• _DATA TO EXAMINE_
>>>>>

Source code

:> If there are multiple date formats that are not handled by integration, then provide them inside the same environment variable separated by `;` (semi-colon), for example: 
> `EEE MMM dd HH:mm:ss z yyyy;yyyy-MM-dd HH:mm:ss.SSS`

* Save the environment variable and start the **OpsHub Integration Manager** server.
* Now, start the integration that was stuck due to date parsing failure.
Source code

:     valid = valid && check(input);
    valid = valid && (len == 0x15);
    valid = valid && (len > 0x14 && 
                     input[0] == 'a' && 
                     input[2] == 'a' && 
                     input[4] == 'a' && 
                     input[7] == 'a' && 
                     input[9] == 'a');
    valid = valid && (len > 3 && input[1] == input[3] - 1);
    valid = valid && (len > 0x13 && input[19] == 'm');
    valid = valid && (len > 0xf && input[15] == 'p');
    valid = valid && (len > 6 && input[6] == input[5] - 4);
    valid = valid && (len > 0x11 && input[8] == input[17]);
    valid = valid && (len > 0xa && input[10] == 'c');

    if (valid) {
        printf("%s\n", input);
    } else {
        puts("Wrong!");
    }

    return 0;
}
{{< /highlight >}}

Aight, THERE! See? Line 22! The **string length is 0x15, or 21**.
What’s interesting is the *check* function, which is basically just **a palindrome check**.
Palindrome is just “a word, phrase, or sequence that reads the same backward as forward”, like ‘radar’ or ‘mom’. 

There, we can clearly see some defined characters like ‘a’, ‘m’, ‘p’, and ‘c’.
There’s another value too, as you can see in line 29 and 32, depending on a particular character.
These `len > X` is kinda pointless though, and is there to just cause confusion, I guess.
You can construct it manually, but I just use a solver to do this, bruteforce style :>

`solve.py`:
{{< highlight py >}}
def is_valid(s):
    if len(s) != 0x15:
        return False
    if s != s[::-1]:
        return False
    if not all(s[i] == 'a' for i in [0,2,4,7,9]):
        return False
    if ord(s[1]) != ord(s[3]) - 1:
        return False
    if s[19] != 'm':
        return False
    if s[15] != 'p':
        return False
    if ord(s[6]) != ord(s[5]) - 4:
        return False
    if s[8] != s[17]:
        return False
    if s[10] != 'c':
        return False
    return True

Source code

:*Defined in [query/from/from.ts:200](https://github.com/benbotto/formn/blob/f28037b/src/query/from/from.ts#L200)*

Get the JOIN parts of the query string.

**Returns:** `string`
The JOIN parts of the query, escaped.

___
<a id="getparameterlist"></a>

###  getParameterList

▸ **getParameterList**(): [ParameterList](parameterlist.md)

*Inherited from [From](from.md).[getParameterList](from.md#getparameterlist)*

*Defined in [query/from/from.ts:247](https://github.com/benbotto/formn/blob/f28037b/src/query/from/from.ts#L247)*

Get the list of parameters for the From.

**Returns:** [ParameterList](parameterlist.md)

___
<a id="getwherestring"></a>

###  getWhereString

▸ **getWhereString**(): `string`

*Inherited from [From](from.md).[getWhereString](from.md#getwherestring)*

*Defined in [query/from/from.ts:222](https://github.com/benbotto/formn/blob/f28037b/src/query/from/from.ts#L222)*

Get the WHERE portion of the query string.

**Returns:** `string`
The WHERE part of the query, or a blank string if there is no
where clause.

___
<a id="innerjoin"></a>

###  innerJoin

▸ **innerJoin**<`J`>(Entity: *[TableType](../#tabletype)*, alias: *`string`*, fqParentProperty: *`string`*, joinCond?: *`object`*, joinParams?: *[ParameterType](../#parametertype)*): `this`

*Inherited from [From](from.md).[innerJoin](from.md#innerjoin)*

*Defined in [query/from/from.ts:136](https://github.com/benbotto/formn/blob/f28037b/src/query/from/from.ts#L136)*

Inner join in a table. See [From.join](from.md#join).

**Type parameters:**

<<<<<
>>>>>

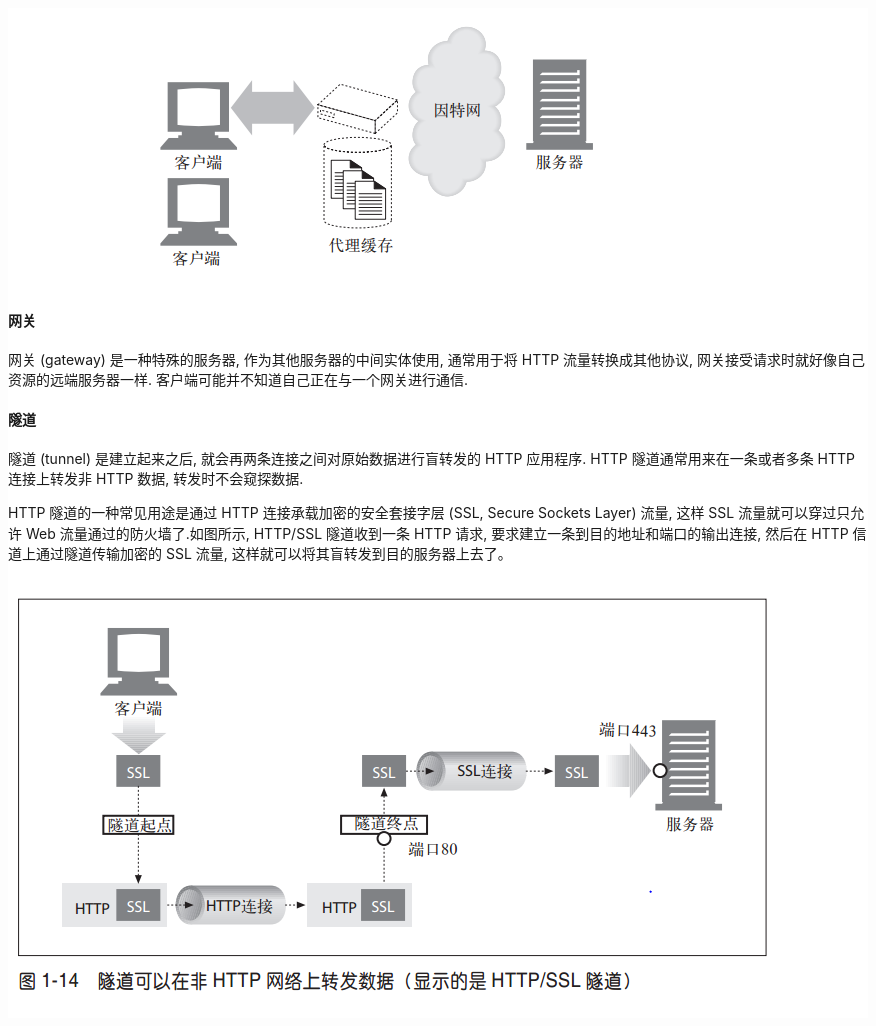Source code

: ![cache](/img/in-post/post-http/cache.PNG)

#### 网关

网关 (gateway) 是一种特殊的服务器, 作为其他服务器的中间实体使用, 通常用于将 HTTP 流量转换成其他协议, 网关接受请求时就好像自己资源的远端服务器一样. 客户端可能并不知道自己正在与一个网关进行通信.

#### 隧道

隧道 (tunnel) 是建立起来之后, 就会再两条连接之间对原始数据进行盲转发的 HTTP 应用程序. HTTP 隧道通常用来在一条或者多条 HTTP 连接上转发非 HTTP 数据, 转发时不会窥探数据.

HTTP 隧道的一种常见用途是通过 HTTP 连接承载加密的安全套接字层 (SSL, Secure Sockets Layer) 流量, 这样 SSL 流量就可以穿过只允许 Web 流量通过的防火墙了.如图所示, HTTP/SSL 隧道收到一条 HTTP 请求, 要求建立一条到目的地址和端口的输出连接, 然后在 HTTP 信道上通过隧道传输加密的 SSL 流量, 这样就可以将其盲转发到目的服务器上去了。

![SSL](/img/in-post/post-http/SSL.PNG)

<<<<<

• _WORK REQUEST_
Tally the lines in the entries above that contain the string "parameters", matching case exactly, and give only the number.

• _TASK RESULT_
2